This problem is a variant of the interval covering problem, similar to 45. Jump Game II. The goal is to cover the entire time range [0, T] using the minimum number of video clips. We start from time 0 and try to extend our coverage to time T.

To achieve this, we need to keep track of the current time we have covered. We can only select intervals that overlap with the current time we have covered. Therefore, it is essential to sort the intervals by their start time. Sorting ensures that we can always select the next interval with the smallest start time, which helps in making the optimal choice at each step.

For each current time we have covered, we look for intervals that overlap with it. Among these overlapping intervals, we select the one that extends our coverage the farthest. We then move our current time to this farthest point. We repeat this process until we either cover the entire time range [0, T] or run out of intervals to select.
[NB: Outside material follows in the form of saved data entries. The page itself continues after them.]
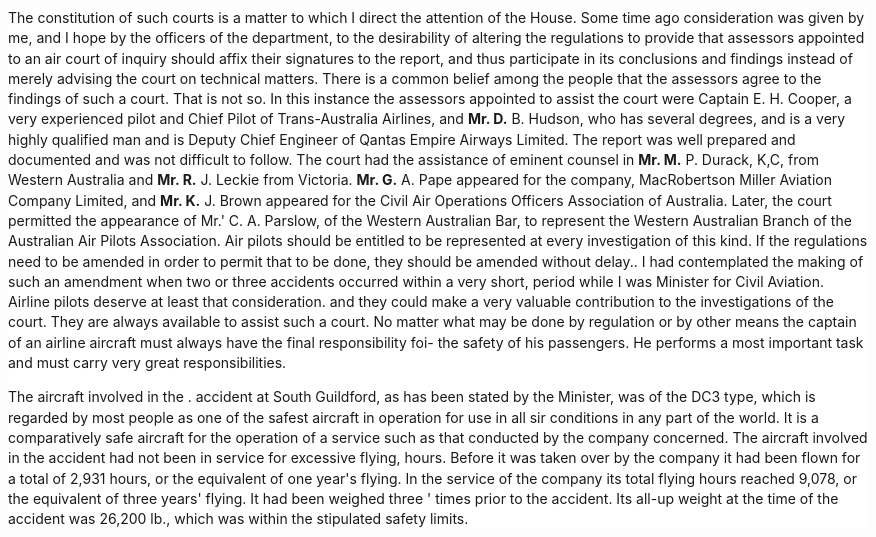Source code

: The constitution of such courts is a matter to which I direct the attention of the House. Some time ago consideration was given by me, and I hope by the officers of the department, to the desirability of altering the regulations to provide that assessors appointed to an air court of inquiry should affix their signatures to the report, and thus participate in its conclusions and findings instead of merely advising the court on technical matters. There is a common belief among the people that the assessors agree to the findings of such a court. That is not so. In this instance the assessors appointed to assist the court were Captain E. H. Cooper, a very experienced pilot and Chief Pilot of Trans-Australia Airlines, and  **Mr. D.**  B. Hudson, who has several degrees, and is a very highly qualified man and is  Deputy  Chief Engineer of Qantas Empire Airways Limited. The report was well prepared and documented and was not difficult to follow. The court had the assistance of eminent counsel in  **Mr. M.**  P. Durack, K,C, from Western Australia and  **Mr. R.**  J. Leckie from Victoria.  **Mr. G.**  A. Pape appeared for the company, MacRobertson Miller Aviation Company Limited, and  **Mr. K.**  J. Brown appeared for the Civil Air Operations Officers Association of Australia. Later, the court permitted the appearance of Mr.' C. A. Parslow,  of the Western Australian Bar, to represent the Western Australian Branch of the Australian Air Pilots Association. Air pilots should be entitled to be represented at every investigation of this kind. If the regulations need to be amended in order to permit that to be done, they should be amended without delay.. I had contemplated the making of such an amendment when two or three accidents occurred within a very short, period while I was Minister for Civil Aviation. Airline pilots deserve at least that consideration. and they could make a very valuable contribution to the investigations of the court. They are always available to assist such a court. No matter what may be done by regulation or by other means the captain of an airline aircraft must always have the final responsibility foi- the  safety  of his passengers. He performs a most important task and must carry very great responsibilities. 

The aircraft involved in the . accident at South Guildford, as has been stated by the Minister, was of the DC3 type, which is regarded by most people as one of the safest aircraft in operation for use in all sir conditions in any part of the world. It is a comparatively safe aircraft for the operation of a service such as that conducted by the company concerned. The aircraft involved in the accident had not been in service for excessive flying, hours. Before it was taken over by the company it had been flown for a total of 2,931 hours, or the equivalent of one year's flying. In the service of the company its total flying hours reached 9,078, or the equivalent of three years' flying. It had been weighed three ' times prior to the accident. Its all-up weight at the time of the accident was 26,200 lb., which was within the stipulated safety limits. 
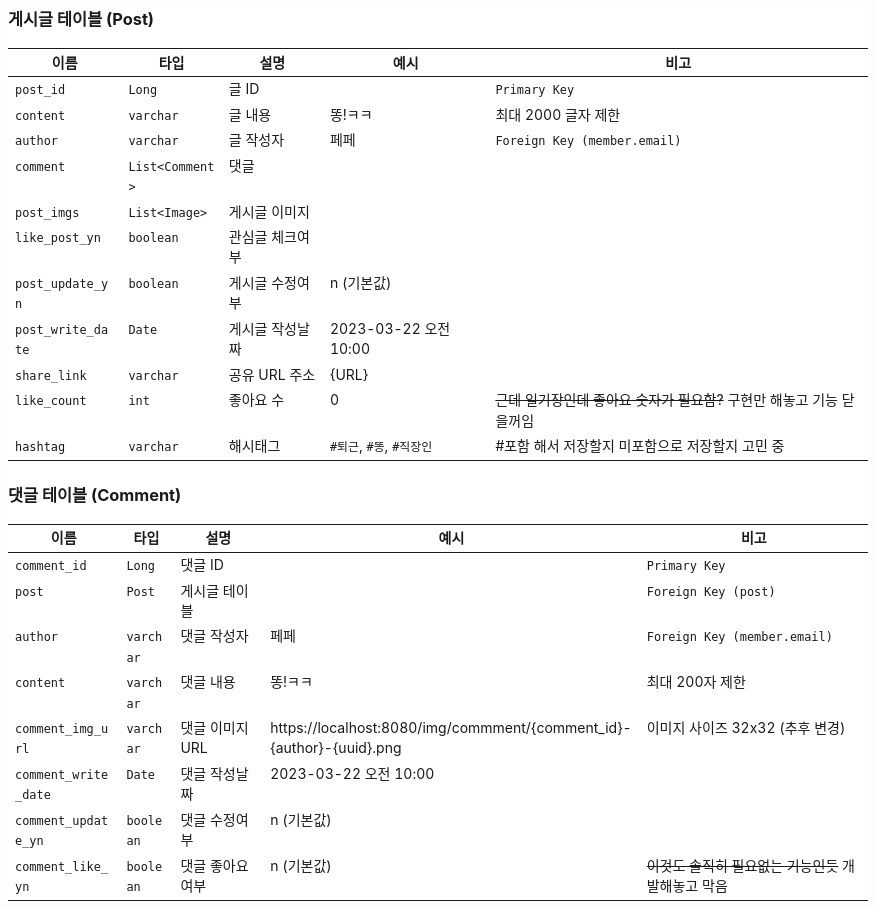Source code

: ### 게시글 테이블 (Post)
이름 | 타입 | 설명 | 예시 | 비고
--- | --- | --- | --- | ---
`post_id` | `Long` | 글 ID | | `Primary Key`
`content` | `varchar` | 글 내용 | 똥!ㅋㅋ | 최대 2000 글자 제한
`author` | `varchar` | 글 작성자 | 페페 | `Foreign Key (member.email)`
`comment` | `List<Comment>` | 댓글 |
`post_imgs` | `List<Image>` | 게시글 이미지
`like_post_yn` | `boolean` | 관심글 체크여부
`post_update_yn` | `boolean` | 게시글 수정여부 | n (기본값)
`post_write_date` | `Date` | 게시글 작성날짜 | 2023-03-22 오전 10:00
`share_link` | `varchar` | 공유 URL 주소 | {URL}
`like_count` | `int` | 좋아요 수 | 0 | ~~근데 일기장인데 좋아요 숫자가 필요함?~~ 구현만 해놓고 기능 닫을꺼임
`hashtag` | `varchar` | 해시태그 | `#퇴근`, `#똥`, `#직장인` | #포함 해서 저장할지 미포함으로 저장할지 고민 중

### 댓글 테이블 (Comment)
이름 | 타입 | 설명 | 예시 | 비고
--- | --- | --- | --- | ---
`comment_id` | `Long` | 댓글 ID | | `Primary Key`
`post` | `Post` | 게시글 테이블 | | `Foreign Key (post)`
`author` | `varchar` | 댓글 작성자 | 페페 | `Foreign Key (member.email)`
`content` | `varchar` | 댓글 내용 | 똥!ㅋㅋ | 최대 200자 제한
`comment_img_url` | `varchar` | 댓글 이미지 URL | https://localhost:8080/img/commment/{comment_id}-{author}-{uuid}.png | 이미지 사이즈 32x32 (추후 변경)
`comment_write_date` | `Date` | 댓글 작성날짜 | 2023-03-22 오전 10:00
`comment_update_yn` | `boolean` | 댓글 수정여부 | n (기본값)
`comment_like_yn` | `boolean` | 댓글 좋아요여부 | n (기본값) | ~~이것도 솔직히 필요없는 기능인듯~~ 개발해놓고 막음
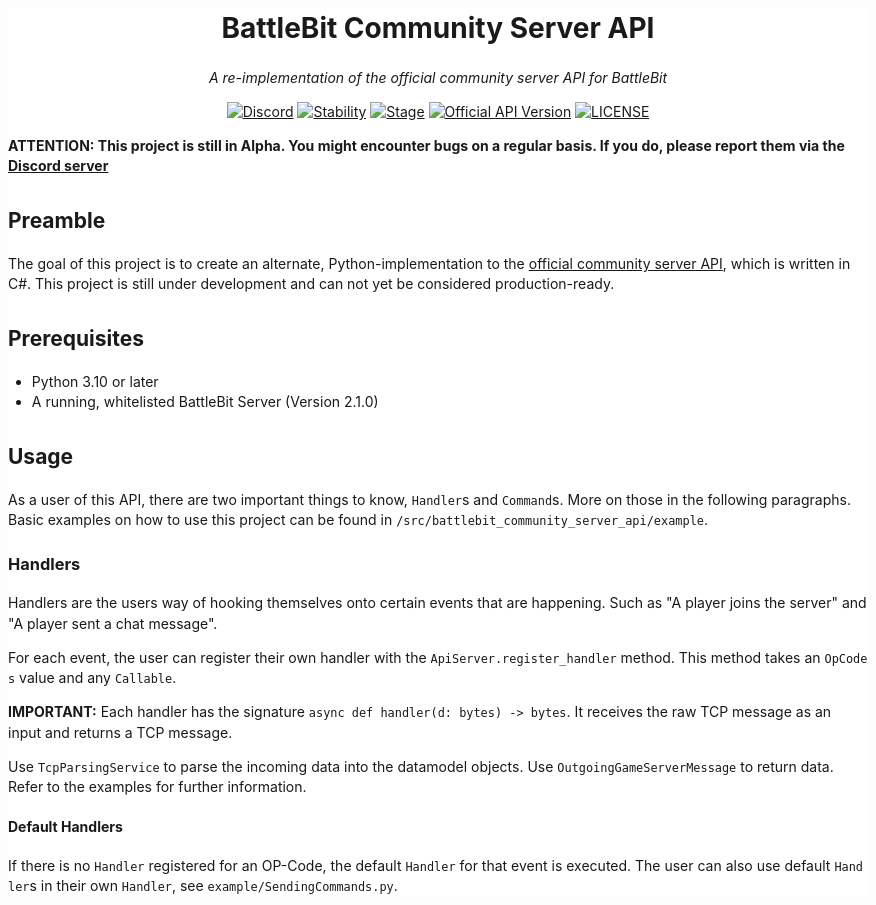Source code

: <div align="center">

# BattleBit Community Server API
_A re-implementation of the official community server API for BattleBit_

[![Discord](https://img.shields.io/discord/1146329100567466074?logo=discord&label=Support%20Server&link=https%3A%2F%2Fdiscord.gg%2FSBhZ8EjNhC)](https://discord.gg/SBhZ8EjNhC)
[![Stability](https://img.shields.io/badge/Stability-stable-green)](./)
[![Stage](https://img.shields.io/badge/Stage-Alpha-yellow)](./)
[![Official API Version](https://img.shields.io/badge/Official%20API%20Version-1.0.6-green)](https://github.com/MrOkiDoki/BattleBit-Community-Server-API/blob/main/CommunityServerAPI.csproj)
[![LICENSE](https://img.shields.io/badge/Licence-WTFPL-yellow)](https://git.jdrodenkirchen.de/drodenkirchen/battlebit-community-server-api/-/blob/main/LICENSE)

</div>

**ATTENTION: This project is still in Alpha. You might encounter bugs on a regular basis. If you do, please report them via the [Discord server](https://discord.gg/SBhZ8EjNhC)**

## Preamble

The goal of this project is to create an alternate, Python-implementation to the [official community server API](https://github.com/MrOkiDoki/BattleBit-Community-Server-API), which is written in C#. This project is still under development and can not yet be considered production-ready.

## Prerequisites

- Python 3.10 or later
- A running, whitelisted BattleBit Server (Version 2.1.0)

## Usage

As a user of this API, there are two important things to know, `Handler`s and `Command`s. More on those in the following paragraphs. Basic examples on how to use this project can be found in `/src/battlebit_community_server_api/example`.

### Handlers

Handlers are the users way of hooking themselves onto certain events that are happening. Such as "A player joins the server" and "A player sent a chat message".

For each event, the user can register their own handler with the `ApiServer.register_handler` method. This method takes  an `OpCodes` value and any `Callable`.

**IMPORTANT:** Each handler has the signature `async def handler(d: bytes) -> bytes`. It receives the raw TCP message as an input and returns a TCP message.

Use `TcpParsingService` to parse the incoming data into the datamodel objects. Use `OutgoingGameServerMessage` to return data. Refer to the examples for further information.

#### Default Handlers

If there is no `Handler` registered for an OP-Code, the default `Handler` for that event is executed. The user can also use default `Handler`s in their own `Handler`, see `example/SendingCommands.py`.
If at any point, the next interval does not overlap with the current time we have covered, it means we cannot cover the entire time range, and the task is impossible to complete.

X, X, X, X, X, X, X, X, X
c
|-----|
|--|
|--------|

         c
   |--|
   |-----|
      |-------|
      |------------|
      |-----|
         |------------|
                      
                      c

Edge cases: The next interval has no overlap with the current time we have covered.

X, X, X, X, X, X, X, X, X
c
|-----|
|--|
|--------|
  
         c     
               |------| // No overlap, we can't cover the whole time range
fun videoStitching(clips: Array<IntArray>, time: Int): Int {
    clips.sortBy { it[0] }
    
    val n = clips.size
    var count = 0
    var i = 0
    var current = 0
    while (current < time && i < n) {
        // Edge case: current < next interval, no overlap, we can't cover the whole time range
        // Or alternatively, see below
        if (current < clips[i][0]) return-1
        
        // Find the farthest time we can reach from the intervals overlapping with the current time
        var farthest = current
        while (i < n && clips[i][0] <= current) {
            farthest = maxOf(farthest, clips[i][1])
            i++
        }
        
        // Or we can check if we move or not. If we still stay at the same time, it means we can't cover the whole time range
        // if (current == farthest) return -1

        // Move to the farthest time we can reach
        current = farthest
        count++
    }
    return if (current < time) -1 else count
}